Wei, to put it in balloon terms, I think there's one thing we missed: if
you do manage to allocate a page, and you don't have a use for it, then
hey, you can just give it to the host because you know it's free - you
are going to return it to the free list.
Wang, Wei W June 28, 2018, 8:39 a.m. UTC | #9
On 06/28/2018 03:07 AM, Michael S. Tsirkin wrote:
> On Wed, Jun 27, 2018 at 09:05:39AM -0700, Linus Torvalds wrote:
>> [ Sorry for slow reply, my travels have made a mess of my inbox ]
>>
>> On Mon, Jun 25, 2018 at 6:55 PM Michael S. Tsirkin <mst@redhat.com> wrote:
>>> Linus, do you think it would be ok to have get_from_free_page_list
>>> actually pop entries from the free list and use them as the buffer
>>> to store PAs?
>> Honestly, what I think the best option would be is to get rid of this
>> interface *entirely*, and just have the balloon code do
>>
>>      #define GFP_MINFLAGS (__GFP_NORETRY | __GFP_NOWARN |
>> __GFP_THISNODE | __GFP_NOMEMALLOC)
>>
>>      struct page *page =  alloc_pages(GFP_MINFLAGS, MAX_ORDER-1);
>>
>>   which is not a new interface, and simply removes the max-order page
>> from the list if at all possible.
>>
>> The above has the advantage of "just working", and not having any races.
>>
>> Now, because you don't want to necessarily *entirely* deplete the max
>> order, I'd suggest that the *one* new interface you add is just a "how
>> many max-order pages are there" interface. So then you can query
>> (either before or after getting the max-order page) just how many of
>> them there were and whether you want to give that page back.
>>
>> Notice? No need for any page lists or physical addresses. No races. No
>> complex new functions.
>>
>> The physical address you can just get from the "struct page" you got.
>>
>> And if you run out of memory because of getting a page, you get all
>> the usual "hey, we ran out of memory" responses..
>>
>> Wouldn't the above be sufficient?
>>
>>              Linus


Thanks for the elaboration.

> I think so, thanks!
>
> Wei, to put it in balloon terms, I think there's one thing we missed: if
> you do manage to allocate a page, and you don't have a use for it, then
> hey, you can just give it to the host because you know it's free - you
> are going to return it to the free list.
>

I'm not sure if this would be better than Linus' previous suggestion, 
because live migration is expected to be performed without disturbing 
the guest. If we do allocation to get all the free pages at all 
possible, then the guest applications would be seriously affected. For 
example, the network would become very slow as the allocation of sk_buf 
often triggers OOM during live migration. If live migration happens from 
time to time, and users try memory related tools like "free -h" on the 
guest, the reported statistics (e.g. the fee memory becomes very low 
abruptly due to the balloon allocation) would confuse them.

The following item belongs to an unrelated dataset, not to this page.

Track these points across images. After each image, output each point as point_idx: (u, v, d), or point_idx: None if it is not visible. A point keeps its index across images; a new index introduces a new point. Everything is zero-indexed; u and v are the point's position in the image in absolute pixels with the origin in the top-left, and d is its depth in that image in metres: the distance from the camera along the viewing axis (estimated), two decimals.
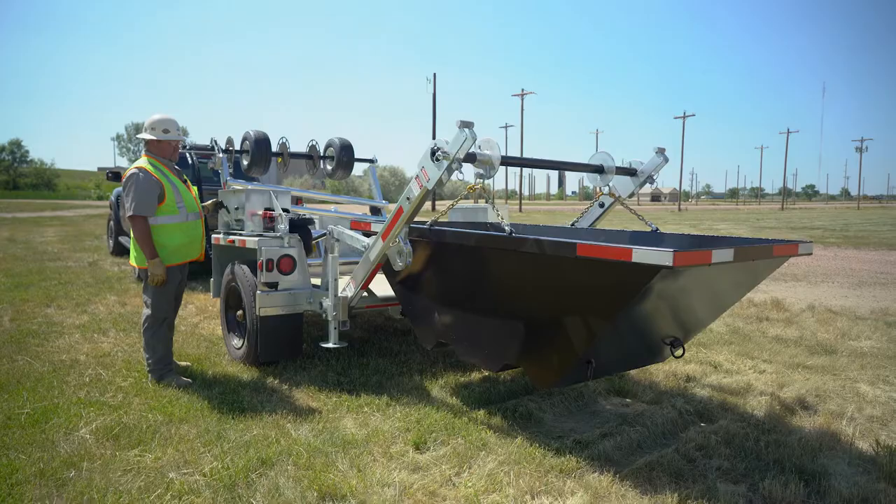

With the previous suggestion, we only get hints of the free pages (i.e. 
just report the address of free pages to host without taking them off 
the list).

Best,
Wei
diff mbox

Patch

diff --git a/include/linux/mm.h b/include/linux/mm.h
index 0e49388..c58b4e5 100644
--- a/include/linux/mm.h
+++ b/include/linux/mm.h
@@ -2002,6 +2002,7 @@  extern void free_area_init(unsigned long * zones_size);
 extern void free_area_init_node(int nid, unsigned long * zones_size,
 		unsigned long zone_start_pfn, unsigned long *zholes_size);
 extern void free_initmem(void);
+uint32_t get_from_free_page_list(int order, __le64 buf[], uint32_t size);
 
 /*
  * Free reserved pages within range [PAGE_ALIGN(start), end & PAGE_MASK)
diff --git a/mm/page_alloc.c b/mm/page_alloc.c
index 07b3c23..7c816d9 100644
--- a/mm/page_alloc.c
+++ b/mm/page_alloc.c
@@ -5043,6 +5043,58 @@  void show_free_areas(unsigned int filter, nodemask_t *nodemask)
 	show_swap_cache_info();
 }
 
+/**
+ * get_from_free_page_list - get free page blocks from a free page list
+ * @order: the order of the free page list to check
+ * @buf: the array to store the physical addresses of the free page blocks
+ * @size: the array size
+ *
+ * This function offers hints about free pages. There is no guarantee that
+ * the obtained free pages are still on the free page list after the function
+ * returns. pfn_to_page on the obtained free pages is strongly discouraged
+ * and if there is an absolute need for that, make sure to contact MM people
+ * to discuss potential problems.
+ *
+ * The addresses are currently stored to the array in little endian. This
+ * avoids the overhead of converting endianness by the caller who needs data
+ * in the little endian format. Big endian support can be added on demand in
+ * the future.
+ *
+ * Return the number of free page blocks obtained from the free page list.
+ * The maximum number of free page blocks that can be obtained is limited to
+ * the caller's array size.
+ */
+uint32_t get_from_free_page_list(int order, __le64 buf[], uint32_t size)
+{
+	struct zone *zone;
+	enum migratetype mt;
+	struct page *page;
+	struct list_head *list;
+	unsigned long addr, flags;
+	uint32_t index = 0;
+
+	for_each_populated_zone(zone) {
+		spin_lock_irqsave(&zone->lock, flags);
+		for (mt = 0; mt < MIGRATE_TYPES; mt++) {
+			list = &zone->free_area[order].free_list[mt];
+			list_for_each_entry(page, list, lru) {
+				addr = page_to_pfn(page) << PAGE_SHIFT;
+				if (likely(index < size)) {
+					buf[index++] = cpu_to_le64(addr);
+				} else {
+					spin_unlock_irqrestore(&zone->lock,
+							       flags);
+					return index;
+				}
+			}
+		}
+		spin_unlock_irqrestore(&zone->lock, flags);
+	}
+
+	return index;
+}
+EXPORT_SYMBOL_GPL(get_from_free_page_list);
+
 static void zoneref_set_zone(struct zone *zone, struct zoneref *zoneref)
 {
 	zoneref->zone = zone;